By starting this initiative , the team has already sent thousands of kits to the worst-hit areas. In the city of Multan, the transgender community has taken lead to propel local effort in the distribution of kits.

But Mahnoor and the women rallying behind her battle cry are already facing backlash.

Also read: Pakistan’s floods threaten to destroy Mohenjo-daro as rains batter Indus civilisation site

Fighting the taboo

Not many men were comfortable with Mahnoor talking about menstruation so openly. She told Dawn that she met with resistance when she first spoke to men about the kind of help Mahwari Justice wanted to provide. “Menstruation is a big taboo in Pakistan and it was not easy,” she told the Pakistan Daily.

It has also invited inconsiderate responses from men on social media.

From highlighting the greater necessity of food in a time like this, to taking a jibe at the initiative by comparing it with men’s ‘shaving machines’, Twitter wars between those who support the initiative and those who do not, have begun.

As one woman thanked ‘Mahwari Justice’ for providing this necessity to women, a man called it a luxury. This enraged other women on social media.

Mahnoor also talks about how most people consider period products a ‘luxury’ rather than a basic necessity. According to her, people on social media have trivialised the matter and even accused the campaign of ‘working on an agenda.’
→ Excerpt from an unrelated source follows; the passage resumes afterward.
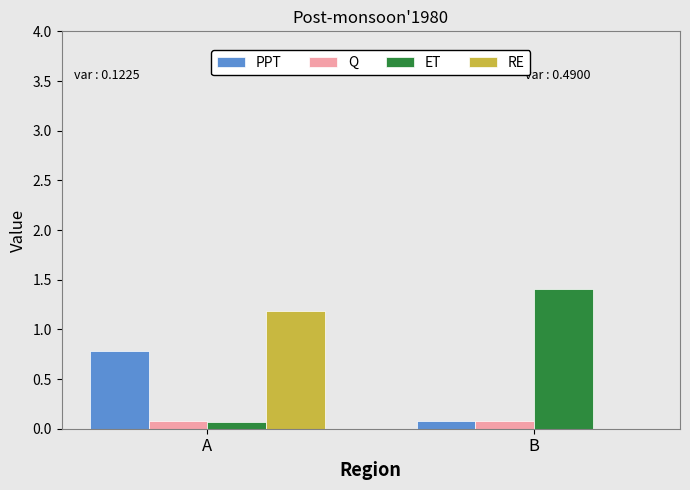

Is it true that Q equals 0.0 at A?

False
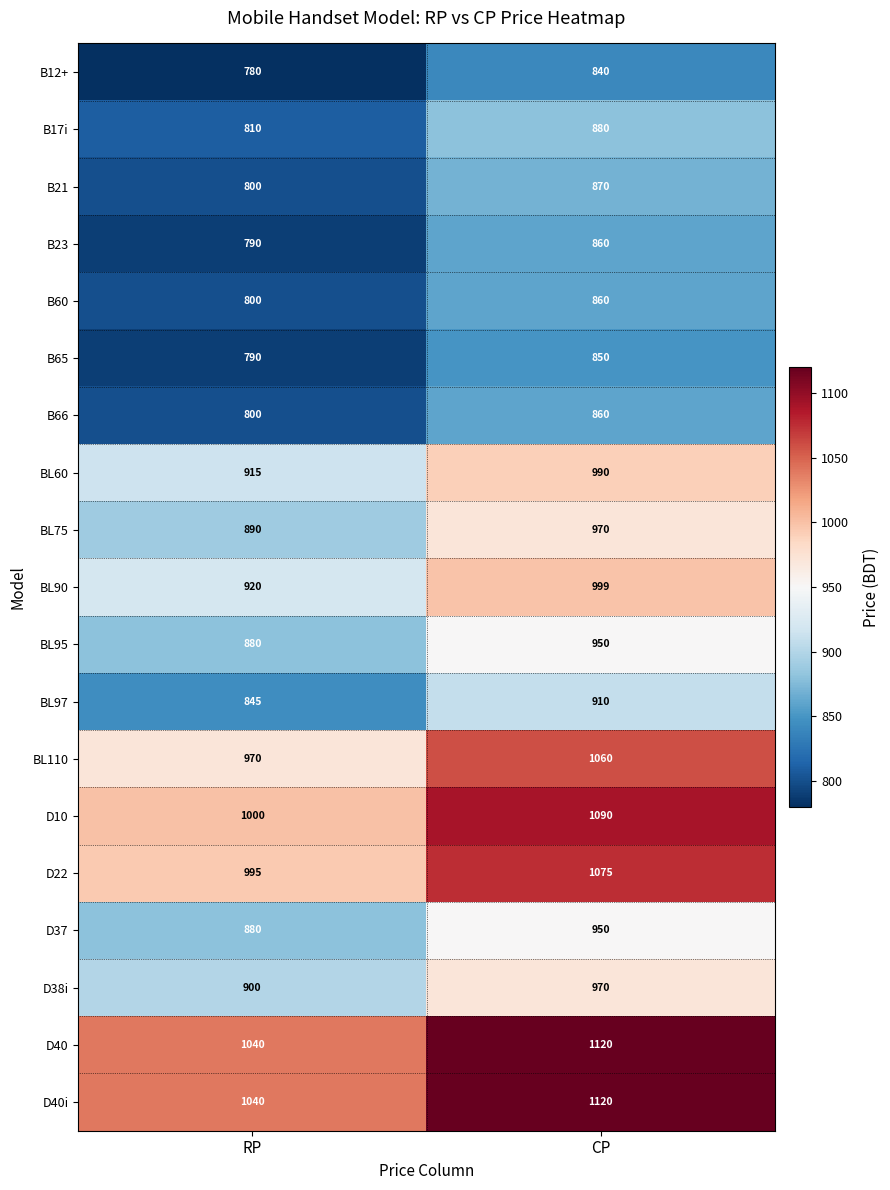

Count the number of data series in this chart.

19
Also read: Led by Jihad commander, Lashkar defies FATF threat to carry out flood-relief work in Pakistan

Disaster (mis)management

In the Sindh province, particularly, more than 1,000 health facilities are either partially or completely damaged. In Balochistan, 198 facilities are in a disheveled state. Further compromising girls’ and women’s lack of access, roads and bridges in Pakistan have also been gravely damaged.

Many pregnant women have also been exposed to the risks of these communicable diseases. The UN sexual and reproductive health agency (UNFPA) even warned that about 650,000 pregnant women in flood-affected areas, including 73,000 expected to deliver in the next month, are in dire need of maternal health services.

Half-a-million flood-displaced people continue to live in temporary shelters. There is growing concern around women’s health and safety as they stay in dilapidated makeshift camps without showers, and share toilets with strangers.

While Mahnoor’s own mother criticises her daughter’s efforts and calls her ‘shameless’, the fight goes on as ‘Mahwari Justice’ persists in their efforts to gain domestic and international donations for the flood affected women.

A community is coming together online, to aid Pakistani women. Another campaign, ‘Voice of Women Pakistan,’ endeavours to provide undergarments and pads for women. ‘Hunar Ghar’ in Karachi has also started making homemade sanitary pads for the victims.